Caravalle, plaj üstünde olduğundan, gündüzleri plaj restoranı şeklinde hizmet verip geceleri de liman ve kale manzaralı bu muazzam, denize sıfır konumundan faydalanıyor. Ancak her şeyden önce sokak üzerinde gördüklerimizden farklı olarak deniz havasını alabildiğiniz ferah ve havadar bir mekan.Sokak tarafından girip de masamıza oturduğumuzda anlıyoruz ki sahil boyunca benzer başka tavernalar da sıralanmış. Biz Serhat’ın tavsiyesi ile geldiğimiz için yiyeceklerimizden ötürü endişemiz de yok.

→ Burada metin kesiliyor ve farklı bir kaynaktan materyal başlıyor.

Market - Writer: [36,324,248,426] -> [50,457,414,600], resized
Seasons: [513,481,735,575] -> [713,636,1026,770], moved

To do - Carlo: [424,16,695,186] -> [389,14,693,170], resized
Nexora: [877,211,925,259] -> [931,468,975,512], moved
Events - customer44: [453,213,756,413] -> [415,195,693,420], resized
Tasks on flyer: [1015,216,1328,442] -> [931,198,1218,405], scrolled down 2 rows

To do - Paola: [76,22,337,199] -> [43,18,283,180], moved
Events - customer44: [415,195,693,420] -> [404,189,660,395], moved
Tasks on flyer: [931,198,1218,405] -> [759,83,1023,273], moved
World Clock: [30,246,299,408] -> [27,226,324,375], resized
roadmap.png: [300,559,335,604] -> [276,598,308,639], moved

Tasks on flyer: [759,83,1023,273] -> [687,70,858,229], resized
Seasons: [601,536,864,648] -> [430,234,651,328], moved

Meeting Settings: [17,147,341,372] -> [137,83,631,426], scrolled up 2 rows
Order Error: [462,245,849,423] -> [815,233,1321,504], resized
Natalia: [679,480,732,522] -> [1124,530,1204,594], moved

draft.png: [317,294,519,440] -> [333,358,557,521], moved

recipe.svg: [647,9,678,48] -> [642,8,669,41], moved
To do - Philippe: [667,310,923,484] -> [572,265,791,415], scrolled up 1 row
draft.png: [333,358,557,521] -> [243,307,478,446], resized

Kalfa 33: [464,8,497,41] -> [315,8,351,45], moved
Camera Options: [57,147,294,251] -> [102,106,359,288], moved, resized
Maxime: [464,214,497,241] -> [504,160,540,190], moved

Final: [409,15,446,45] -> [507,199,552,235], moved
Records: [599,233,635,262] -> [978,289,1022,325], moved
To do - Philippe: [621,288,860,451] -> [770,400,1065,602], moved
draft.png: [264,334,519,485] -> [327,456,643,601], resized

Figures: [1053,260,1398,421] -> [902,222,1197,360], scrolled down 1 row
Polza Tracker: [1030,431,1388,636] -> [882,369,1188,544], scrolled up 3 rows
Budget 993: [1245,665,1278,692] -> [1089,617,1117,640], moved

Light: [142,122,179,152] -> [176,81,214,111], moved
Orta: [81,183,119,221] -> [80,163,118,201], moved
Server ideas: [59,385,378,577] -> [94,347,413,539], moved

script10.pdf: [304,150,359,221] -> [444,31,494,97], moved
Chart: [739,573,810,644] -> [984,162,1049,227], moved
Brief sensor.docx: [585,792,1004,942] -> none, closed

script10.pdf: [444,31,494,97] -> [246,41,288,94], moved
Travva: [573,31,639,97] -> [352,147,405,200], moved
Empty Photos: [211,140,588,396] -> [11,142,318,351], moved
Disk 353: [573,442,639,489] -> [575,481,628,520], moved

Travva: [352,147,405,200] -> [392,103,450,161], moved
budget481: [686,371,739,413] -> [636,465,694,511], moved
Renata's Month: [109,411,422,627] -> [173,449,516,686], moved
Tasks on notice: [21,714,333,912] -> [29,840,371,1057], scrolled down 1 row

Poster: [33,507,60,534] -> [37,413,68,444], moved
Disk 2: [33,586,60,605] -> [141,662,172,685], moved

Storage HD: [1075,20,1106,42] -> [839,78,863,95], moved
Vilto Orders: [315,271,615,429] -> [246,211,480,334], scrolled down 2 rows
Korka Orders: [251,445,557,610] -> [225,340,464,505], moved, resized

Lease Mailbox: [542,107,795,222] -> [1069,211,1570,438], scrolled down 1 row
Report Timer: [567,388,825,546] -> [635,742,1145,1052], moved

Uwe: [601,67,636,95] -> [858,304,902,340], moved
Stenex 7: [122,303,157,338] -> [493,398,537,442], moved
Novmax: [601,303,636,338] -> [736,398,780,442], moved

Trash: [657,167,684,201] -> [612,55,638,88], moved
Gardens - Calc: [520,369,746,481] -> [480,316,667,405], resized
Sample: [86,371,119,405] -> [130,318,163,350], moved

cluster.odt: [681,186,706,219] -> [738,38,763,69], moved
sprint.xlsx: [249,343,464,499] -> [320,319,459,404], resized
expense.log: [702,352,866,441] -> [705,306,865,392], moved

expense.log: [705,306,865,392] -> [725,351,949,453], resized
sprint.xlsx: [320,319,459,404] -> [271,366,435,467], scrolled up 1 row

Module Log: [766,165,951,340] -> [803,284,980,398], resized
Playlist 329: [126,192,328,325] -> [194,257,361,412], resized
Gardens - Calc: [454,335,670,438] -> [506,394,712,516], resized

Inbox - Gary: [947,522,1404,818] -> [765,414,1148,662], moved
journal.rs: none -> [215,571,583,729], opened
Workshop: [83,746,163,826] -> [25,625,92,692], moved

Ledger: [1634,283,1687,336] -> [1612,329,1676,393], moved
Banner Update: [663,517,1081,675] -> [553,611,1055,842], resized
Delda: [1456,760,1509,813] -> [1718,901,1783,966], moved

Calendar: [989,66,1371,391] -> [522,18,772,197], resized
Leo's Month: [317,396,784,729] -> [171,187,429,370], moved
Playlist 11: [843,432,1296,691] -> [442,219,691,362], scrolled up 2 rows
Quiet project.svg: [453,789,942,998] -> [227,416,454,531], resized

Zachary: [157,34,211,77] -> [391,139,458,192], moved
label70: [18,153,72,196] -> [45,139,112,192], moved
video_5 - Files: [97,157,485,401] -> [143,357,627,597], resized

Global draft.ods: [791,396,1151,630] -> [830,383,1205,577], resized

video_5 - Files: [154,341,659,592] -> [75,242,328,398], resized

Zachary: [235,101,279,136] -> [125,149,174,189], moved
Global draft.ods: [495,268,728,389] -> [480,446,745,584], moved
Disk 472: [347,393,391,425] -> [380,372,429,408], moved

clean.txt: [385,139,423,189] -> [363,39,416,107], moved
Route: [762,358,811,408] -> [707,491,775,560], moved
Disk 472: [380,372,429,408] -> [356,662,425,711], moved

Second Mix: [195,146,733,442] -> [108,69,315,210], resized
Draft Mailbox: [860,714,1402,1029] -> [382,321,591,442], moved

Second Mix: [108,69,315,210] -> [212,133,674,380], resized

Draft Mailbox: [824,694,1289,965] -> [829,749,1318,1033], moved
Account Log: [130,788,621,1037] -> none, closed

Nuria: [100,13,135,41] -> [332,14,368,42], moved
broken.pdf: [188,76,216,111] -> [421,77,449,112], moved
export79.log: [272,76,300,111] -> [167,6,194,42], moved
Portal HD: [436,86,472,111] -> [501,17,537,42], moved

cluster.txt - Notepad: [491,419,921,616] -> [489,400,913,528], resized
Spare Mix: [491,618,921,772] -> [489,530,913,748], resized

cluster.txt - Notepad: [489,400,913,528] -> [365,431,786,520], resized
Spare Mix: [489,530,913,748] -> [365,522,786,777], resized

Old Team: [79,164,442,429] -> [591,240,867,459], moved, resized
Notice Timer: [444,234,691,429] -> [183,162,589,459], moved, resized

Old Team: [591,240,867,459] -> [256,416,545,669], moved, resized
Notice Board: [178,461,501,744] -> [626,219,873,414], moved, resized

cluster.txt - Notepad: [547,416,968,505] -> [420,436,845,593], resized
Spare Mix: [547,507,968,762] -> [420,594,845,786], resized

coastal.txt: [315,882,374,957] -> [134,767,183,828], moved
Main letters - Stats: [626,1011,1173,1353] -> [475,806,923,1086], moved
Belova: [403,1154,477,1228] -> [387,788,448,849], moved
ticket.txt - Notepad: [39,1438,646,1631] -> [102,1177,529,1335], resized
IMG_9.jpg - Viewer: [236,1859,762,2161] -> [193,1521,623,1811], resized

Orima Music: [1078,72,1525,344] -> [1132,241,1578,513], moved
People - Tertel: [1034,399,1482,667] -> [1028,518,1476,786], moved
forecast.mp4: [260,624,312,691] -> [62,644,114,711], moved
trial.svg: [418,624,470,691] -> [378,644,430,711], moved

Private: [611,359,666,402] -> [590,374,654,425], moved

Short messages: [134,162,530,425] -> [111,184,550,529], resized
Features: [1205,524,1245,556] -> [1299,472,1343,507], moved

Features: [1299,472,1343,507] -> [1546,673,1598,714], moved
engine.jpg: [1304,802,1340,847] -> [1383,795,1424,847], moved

İçeri alıp masamıza oturtan ve masaya hizmet veren garsonlar farklı. Bizimle ilgilenecek olan garsonumuz, adını Stavros olarak hatırladığım, yüzü şairimiz Can Yücel, sesi Tuncel Kurtiz’e denk bir amca. Oturunca Fatma Hanım’ı soruyoruz, mekanın sahibesini. İleriki masada konukları ile oturan nazik bir hanımefendi geliyor, çok kısa bir sohbetin ardından yemek seçimlerimiz konusunda yardımcı oluyor. Ancak daha evvel arkadaşlarımızın gezilerinden aktardıklarından ve de okuduklarımızdan biliyoruz ki, özellikle mezeler ve salatalar başta olmak üzere yemeklerin porsiyonları bizim restoranlarımızda olanlardan daha büyük. Bunu da aklımızda tutarak seçimlerimizde temkinli olmaya çalışıyoruz. Öneri üzerine oraya özel, genellikle beğenilen bir peynir kızartması, kalamar tava, ahtapot köfte, grek salatası ve hastası olduğumuz sarımsaklı ekmek istiyoruz. Bunları yerken arada Stavros’la sohbet…Sol yanımızda Turgutreis’in ışıkları…Hepsi şahane! Sona doğru “beğendiniz mi?” diye soruyor Stavros. Beğendik beğenmesine de, porsiyonlar biraz fazla geldi, deyince, sizinkileri de biliyoruz deyip, eli ile minik bir tabak işareti yapıyor:) Hesabımız 40€.